The Port of Nagoya got its name from the Nagona manor that was built there in the 12th Century AD. The manor thrived for two centuries, and the locals started calling the whole area by the same name.
The Port of Nagoya played a critical role in Japan's history based on three of its most famous citizens: Tokugawa Ieyasu, Oda Nobunaga, and Toyotomi Hideyoshi. Each of these men wanted to unify Japan under one government. Tokugawa Ieyasu achieved this goal when he won the Battle of Sekigahara and founded the long-lived Tokugawa Shogunate that ruled the country for 250 years.
Photo by Kansai explorer
After establishing his rule, Tokugawa commanded that the Nagoya Castle be built for his son. Then he instructed the people of nearby Kiyosu to settle around the castle, founding the infant town. The early Port of Nagoya grew into a city with an economy supported by cotton, lumber, and ceramics.
In the Meiji period, when Japan finally opened to the world, the Port of Nagoya industrialized quickly and created transportation links with the rest of Japan so that it could exports its goods. By the coming of World War I, the Port of Nagoya was famous for its foundries and its exports of machinery and heavy products. These exports continued to feed the local economy through the end of the 1930s.
The automotive industry was born in the Port of Nagoya during the 1920s, and it is still important today. Toyota Motor Corporation started here as a loom-making company. In the 1930s, Toyota started making automobiles. Today, it is the world's biggest automaker, and it dominates the Port of Nagoya economy along with Mitsubishi and Honda.
Photo by Benjamin Hollis
The Port of Nagoya's manufacturing facilities were drafted into the production of military goods to support Japan's World War II efforts. This made it a priority target for Allied bombers. During the war, almost a quarter of the city was destroyed, and almost half of its people fled to the countryside. The end of World War II brought a new beginning for the Port of Nagoya. As it was rebuilt, wide streets and boulevards were created, making room for automobiles and modern buildings.
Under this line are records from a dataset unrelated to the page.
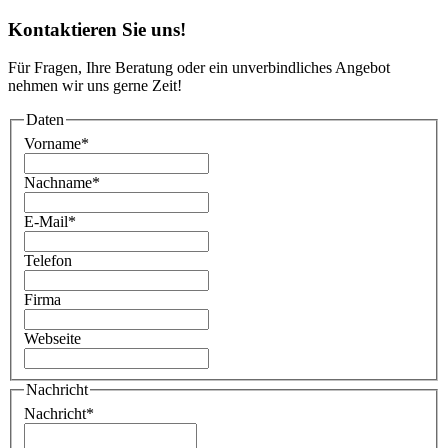
Kontaktieren Sie uns!
Für Fragen, Ihre Beratung oder ein unverbindliches Angebot
nehmen wir uns gerne Zeit!
Daten
Vorname
*
Nachname
*
E-Mail
*
Telefon
Firma
Webseite
Nachricht
Nachricht
*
Today, the Port of Nagoya is one of the country's most important economic drivers. The headquarters of international corporations are located here. Toyota, Brother Industries, Suzuki, Honda, Noritake, Olympus, Yamaha, Daido Steel, INAX, Makita and many others are based in the Port of Nagoya. The Port of Nagoya was in the enviable position of paying for development as it occurred, unlike other cities that borrowed heavily for development. For this reason, the city has not felt the serious impacts of the post-bubble recession as deeply as other large metropolitan centers around the world.
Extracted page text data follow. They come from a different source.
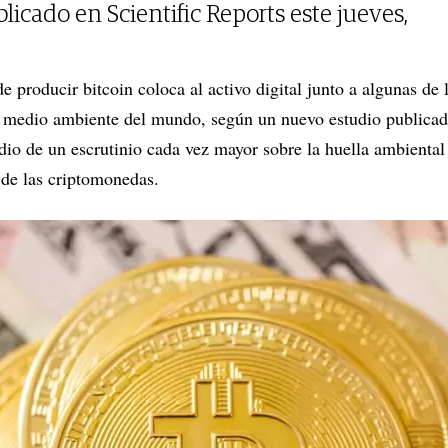
icado en Scientific Reports este jueves,
de producir bitcoin coloca al activo digital junto a algunas de
l medio ambiente del mundo, según un nuevo estudio publicado
dio de un escrutinio cada vez mayor sobre la huella ambiental 
e de las criptomonedas.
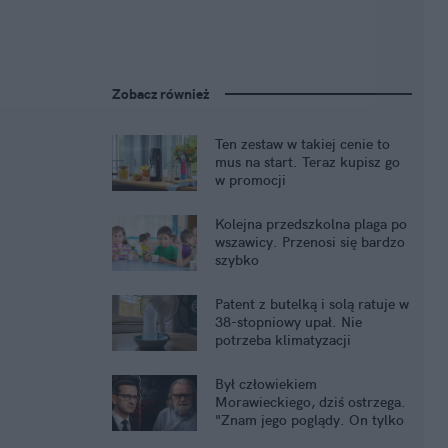
Zobacz również
Ten zestaw w takiej cenie to
mus na start. Teraz kupisz go
w promocji
Kolejna przedszkolna plaga po
wszawicy. Przenosi się bardzo
szybko
Patent z butelką i solą ratuje w
38-stopniowy upał. Nie
potrzeba klimatyzacji
Był człowiekiem
Morawieckiego, dziś ostrzega.
"Znam jego poglądy. On tylko
udaje"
The Port of Nagoya's robust economy has attracted many foreigners. Today, there is a flourishing community of Japanese-Brazilian immigrants to contribute greatly to the economy. The Port of Nagoya creates more than 1.7 million jobs directly or indirectly, accounting for over one-quarter of all employment in Aichi Prefecture. This means that one of every four people is employed in port-related activities.